(Beginning of Material supplied)
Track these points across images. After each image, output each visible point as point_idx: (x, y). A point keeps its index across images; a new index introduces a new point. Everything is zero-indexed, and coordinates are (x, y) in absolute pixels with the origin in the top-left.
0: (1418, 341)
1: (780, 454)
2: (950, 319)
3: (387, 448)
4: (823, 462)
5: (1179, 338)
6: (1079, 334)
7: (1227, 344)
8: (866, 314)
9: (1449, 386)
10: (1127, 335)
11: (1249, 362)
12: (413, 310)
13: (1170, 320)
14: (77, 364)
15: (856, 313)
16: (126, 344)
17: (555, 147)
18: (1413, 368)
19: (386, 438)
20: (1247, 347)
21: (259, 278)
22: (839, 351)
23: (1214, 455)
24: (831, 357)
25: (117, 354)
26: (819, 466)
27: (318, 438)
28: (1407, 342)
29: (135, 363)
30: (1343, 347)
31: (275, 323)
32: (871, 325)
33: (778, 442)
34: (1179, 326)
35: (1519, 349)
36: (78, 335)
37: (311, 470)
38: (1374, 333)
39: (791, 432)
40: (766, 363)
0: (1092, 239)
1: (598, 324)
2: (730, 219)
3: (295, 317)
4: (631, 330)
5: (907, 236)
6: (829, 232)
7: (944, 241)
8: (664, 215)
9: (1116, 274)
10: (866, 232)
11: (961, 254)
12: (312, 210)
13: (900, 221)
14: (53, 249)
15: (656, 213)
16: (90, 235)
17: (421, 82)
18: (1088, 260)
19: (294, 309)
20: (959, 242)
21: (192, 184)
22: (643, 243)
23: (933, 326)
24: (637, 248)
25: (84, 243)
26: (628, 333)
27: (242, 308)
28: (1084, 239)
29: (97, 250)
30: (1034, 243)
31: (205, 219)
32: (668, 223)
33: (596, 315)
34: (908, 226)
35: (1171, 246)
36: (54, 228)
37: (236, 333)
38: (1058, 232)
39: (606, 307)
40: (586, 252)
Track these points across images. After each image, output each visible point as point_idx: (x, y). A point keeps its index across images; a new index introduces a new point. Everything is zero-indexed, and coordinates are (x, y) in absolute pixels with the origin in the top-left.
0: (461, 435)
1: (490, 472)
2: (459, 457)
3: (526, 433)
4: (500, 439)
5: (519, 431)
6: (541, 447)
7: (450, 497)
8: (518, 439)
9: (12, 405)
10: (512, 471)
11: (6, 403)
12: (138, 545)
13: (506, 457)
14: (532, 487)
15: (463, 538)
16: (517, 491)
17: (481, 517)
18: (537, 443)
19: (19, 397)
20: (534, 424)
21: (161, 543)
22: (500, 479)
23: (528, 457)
(End of Material supplied)
What you will do:
Taking care to match every character, output all of the entries above.

Written response:
Track these points across images. After each image, output each visible point as point_idx: (x, y). A point keeps its index across images; a new index introduces a new point. Everything is zero-indexed, and coordinates are (x, y) in absolute pixels with the origin in the top-left.
0: (1418, 341)
1: (780, 454)
2: (950, 319)
3: (387, 448)
4: (823, 462)
5: (1179, 338)
6: (1079, 334)
7: (1227, 344)
8: (866, 314)
9: (1449, 386)
10: (1127, 335)
11: (1249, 362)
12: (413, 310)
13: (1170, 320)
14: (77, 364)
15: (856, 313)
16: (126, 344)
17: (555, 147)
18: (1413, 368)
19: (386, 438)
20: (1247, 347)
21: (259, 278)
22: (839, 351)
23: (1214, 455)
24: (831, 357)
25: (117, 354)
26: (819, 466)
27: (318, 438)
28: (1407, 342)
29: (135, 363)
30: (1343, 347)
31: (275, 323)
32: (871, 325)
33: (778, 442)
34: (1179, 326)
35: (1519, 349)
36: (78, 335)
37: (311, 470)
38: (1374, 333)
39: (791, 432)
40: (766, 363)
0: (1092, 239)
1: (598, 324)
2: (730, 219)
3: (295, 317)
4: (631, 330)
5: (907, 236)
6: (829, 232)
7: (944, 241)
8: (664, 215)
9: (1116, 274)
10: (866, 232)
11: (961, 254)
12: (312, 210)
13: (900, 221)
14: (53, 249)
15: (656, 213)
16: (90, 235)
17: (421, 82)
18: (1088, 260)
19: (294, 309)
20: (959, 242)
21: (192, 184)
22: (643, 243)
23: (933, 326)
24: (637, 248)
25: (84, 243)
26: (628, 333)
27: (242, 308)
28: (1084, 239)
29: (97, 250)
30: (1034, 243)
31: (205, 219)
32: (668, 223)
33: (596, 315)
34: (908, 226)
35: (1171, 246)
36: (54, 228)
37: (236, 333)
38: (1058, 232)
39: (606, 307)
40: (586, 252)
Track these points across images. After each image, output each visible point as point_idx: (x, y). A point keeps its index across images; a new index introduces a new point. Everything is zero-indexed, and coordinates are (x, y) in absolute pixels with the origin in the top-left.
0: (461, 435)
1: (490, 472)
2: (459, 457)
3: (526, 433)
4: (500, 439)
5: (519, 431)
6: (541, 447)
7: (450, 497)
8: (518, 439)
9: (12, 405)
10: (512, 471)
11: (6, 403)
12: (138, 545)
13: (506, 457)
14: (532, 487)
15: (463, 538)
16: (517, 491)
17: (481, 517)
18: (537, 443)
19: (19, 397)
20: (534, 424)
21: (161, 543)
22: (500, 479)
23: (528, 457)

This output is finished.